Like the dental records, these radiographs were stored in a warehouse by the DOD. The agency later obtained thousands of copies of them. They now assist lab personnel who use them as a comparison tool since the shape of a person's chest is different from others, like a fingerprint.
"The process of comparing this induction chest x-ray to an x-ray we take from the remains is analogous to doing fingerprint comparison," Byrd said. "It's a very similar kind of mindset that you take when you look at the two side-by-side; you're looking for commonalities and differences."
When a service member is identified, family members often come to the lab so they can participate in escorting the remains back home, Byrd said. For those who work at the lab, those family member visits make the months or years of work seem worthwhile.
"When you have a family member come in and the staff who actually worked on the case get to meet them, they get to see the tangible results of their hard work," Byrd said. "It's definitely a boost to their morale."
IN THE FIELD
Before that sort of closure can start for families, recovery teams spend weeks at a time doing the grunt work of excavating sites.
Capt. Brandon Lucas, who serves as a team leader, recalled his team digging nearly 20 feet into the ground in Laos in search of an F-4 Phantom fighter pilot who vanished during the Vietnam War.
While no remains were found on that mission, they were still able to confidently close the site and shift efforts elsewhere.
Then there was another mission in Slovenia, where the tail gunner of a bomber aircraft from World War II went missing.
When his plane crashed, the gunner was the only one in his aircrew killed. Locals later buried him next to a church.

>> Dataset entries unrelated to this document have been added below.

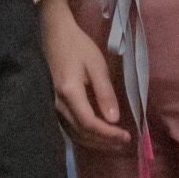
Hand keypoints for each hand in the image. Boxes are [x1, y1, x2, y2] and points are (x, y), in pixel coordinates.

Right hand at [41, 0, 129, 148]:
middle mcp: (57, 104)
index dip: (108, 134)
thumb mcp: (96, 66)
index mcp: (69, 92)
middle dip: (104, 141)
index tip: (126, 136)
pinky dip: (84, 136)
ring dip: (95, 142)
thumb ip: (105, 92)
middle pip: (81, 132)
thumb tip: (114, 120)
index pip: (89, 123)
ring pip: (74, 134)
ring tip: (115, 143)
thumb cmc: (78, 47)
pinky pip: (68, 128)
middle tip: (125, 143)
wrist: (54, 35)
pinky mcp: (52, 106)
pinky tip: (97, 136)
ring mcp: (52, 106)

As Lucas' team arrived at the site, the town still knew about the crash and the gunner. They regularly visited his team, often bringing Lucas and the others food and drinks. An elderly woman even told him that for decades she would clean the gravesite once a week.
When his team recovered the remains, a somber tone spread through the community.
"A lot of them actually shed tears when we found the remains," he said. "It was special to them and it was special to me."
The poignant moment, along with others he has experienced during missions, galvanized the meaning of the mission for him.
"I'm potentially bringing back a fallen comrade," he said. "I would want to know that if it was me lost out there somebody is trying to recover me and give my family closure."
Recovery missions also extend out into the sea, where many service members have disappeared as a result of aircraft crashes or ships sunk.
While she served as commander of the 8th Theater Sustainment Command, Maj. Gen. Susan A. Davidson was an advocate for her unit to support the solemn mission.
The unit regularly supplies DPAA with highly-trained Army divers from the 7th Engineer Dive Detachment, who often work on the sea floor with no visibility and use a suction hose to remove loose sediment from recovery sites.
On a barge, team members then sift through the sediment for the remains or personal effects of those missing.
When divers returned to Hawaii, she encouraged them to share their experiences and what they got out of the mission with others in the unit.
"They come back a different person and they have a different respect for our Army and for what we do," Davidson said. "And it is hero work that we do."
Back in the lab room, Owen and others strive to identity those heroes who have been found.
"I feel that I am part of something so much bigger that I can contribute to," she said. "It might not be a lot, but it's something."
Combined with all the other efforts made at the agency, her "something" may just one day bring closure to a family that has waited years for answers.